Items from a dataset:
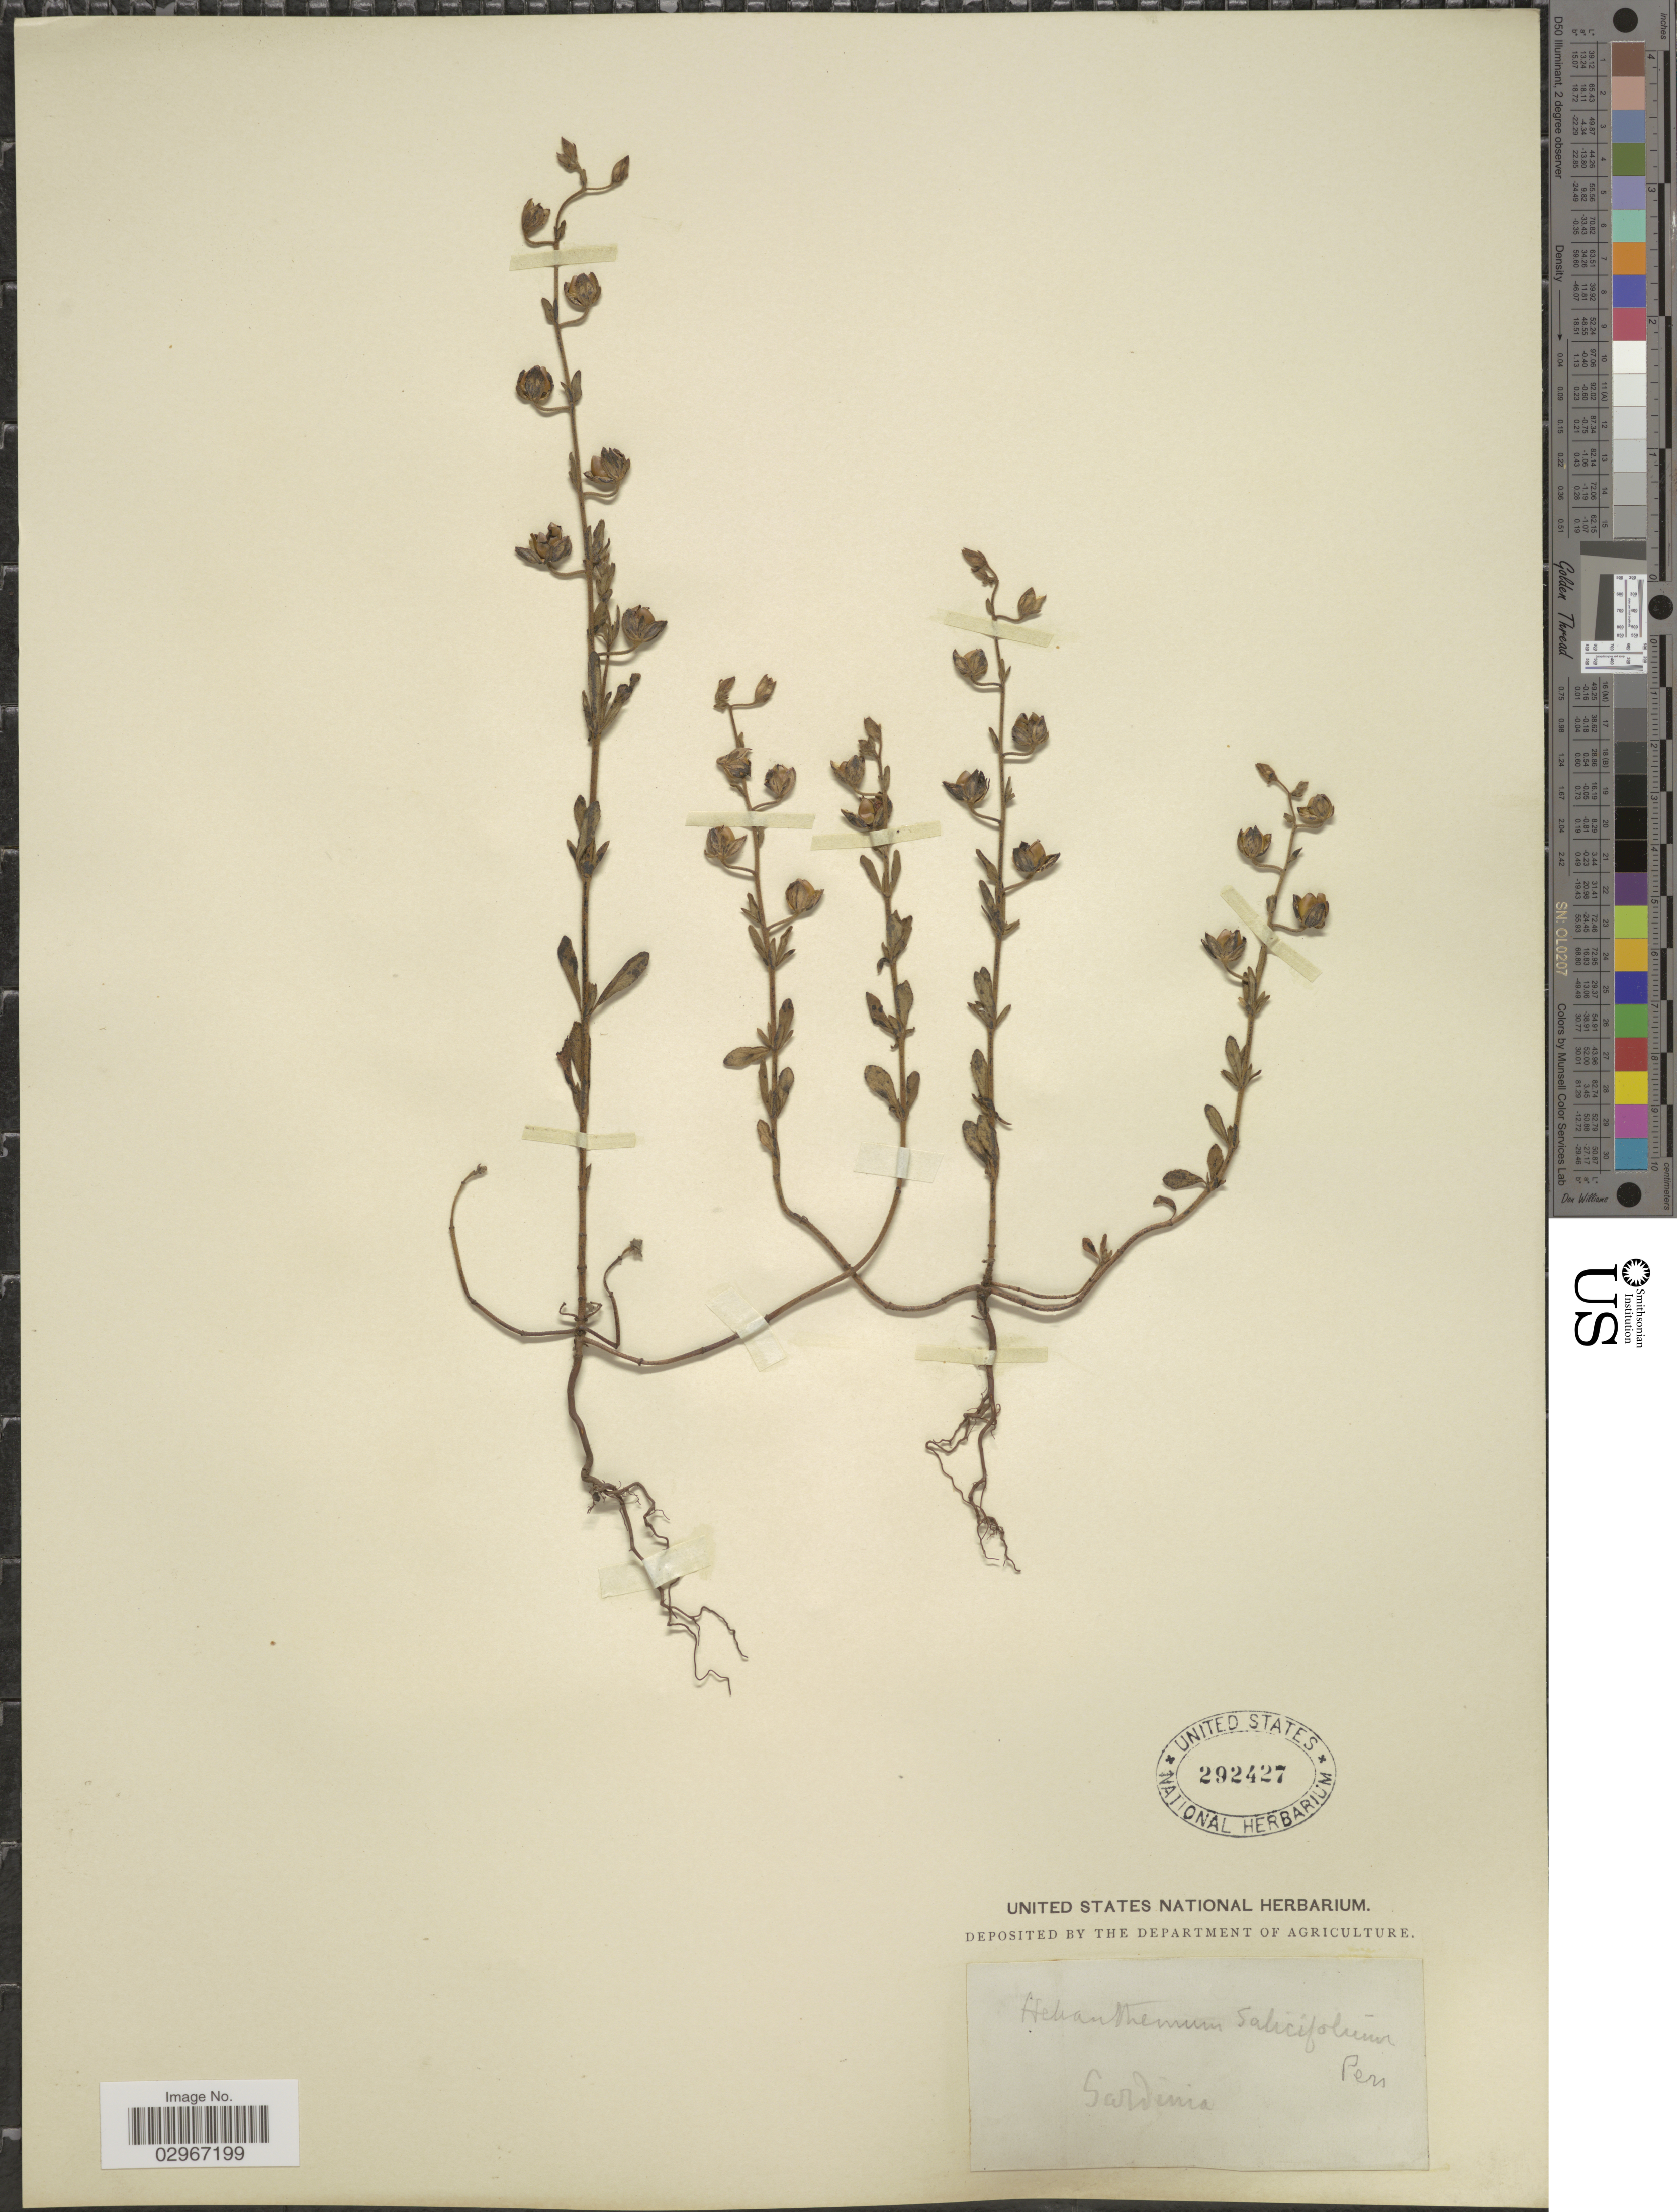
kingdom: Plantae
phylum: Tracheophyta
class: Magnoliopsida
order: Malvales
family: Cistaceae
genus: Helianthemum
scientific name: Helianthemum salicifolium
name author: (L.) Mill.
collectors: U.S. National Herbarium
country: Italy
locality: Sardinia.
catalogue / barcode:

#### [The problem]
Format every line of the material above as a numbered list, skipping any blank lines. Leave the picture out of your answer.

#### [Answer to this problem]
1. kingdom: Plantae
2. phylum: Tracheophyta
3. class: Magnoliopsida
4. order: Malvales
5. family: Cistaceae
6. genus: Helianthemum
7. scientific name: Helianthemum salicifolium
8. name author: (L.) Mill.
9. collectors: U.S. National Herbarium
10. country: Italy
11. locality: Sardinia.
12. catalogue / barcode:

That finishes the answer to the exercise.